Using stable carbon isotopes of soil carbonates, I demonstrate that the eruption of the Central Atlantic Magmatic Province (CAMP) resulted in a transient perturbation of atmospheric pCO2 in the Late Triassic. I show evidence of a discrete pCO2 pulse (roughly a doubling) immediately after the first CAMP flow-unit preserved in the Newark rift basin, followed by a ∼200 kyr falloff toward pre-eruptive concentrations, a pattern repeated above the second and third flow-units. Observations from the Hartford basin indicate that pCO2 had fallen to concentrations well below background by 400 kyr after the final eruptions in the earliest Jurassic.
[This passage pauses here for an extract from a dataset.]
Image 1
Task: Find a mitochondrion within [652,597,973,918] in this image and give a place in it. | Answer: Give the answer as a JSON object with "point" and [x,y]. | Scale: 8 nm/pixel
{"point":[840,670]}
I use a simple geochemical model to demonstrate that this decrease below pre-eruptive background is most easily accomplished by the extrusion of ∼1.12 x 107 km2 of basalt into the equatorial humid belt, which effectively amplified the increase in global continental weathering rate by perhaps as much as 50%. These results indicate that LIPs can be overall net sinks for CO2. A test of the Late Triassic equilibrium state from a 33-My record of pCO2 broadly shows a ∼3-fold decrease from the Carnian through the Rhaetian. This pCO2 decrease is most consistent with the hypothesis that a Late-Triassic increase in continental area within the tropical humid belt, as a result of the slow northward migration of the Pangean Supercontinent, lead to increased rates of continental weathering and CO 2 consumption. A significant implication of this finding is that changes in degassing rate from variable ocean crust production are not driving the long-term decrease in pCO2 because crustal production rates show little variability through the Late Triassic. Together, the results of this work lay the foundation for a revision of our understanding regarding the driving mechanisms behind Earth’s long-term carbon cycle toward a greater emphasis on weathering processes.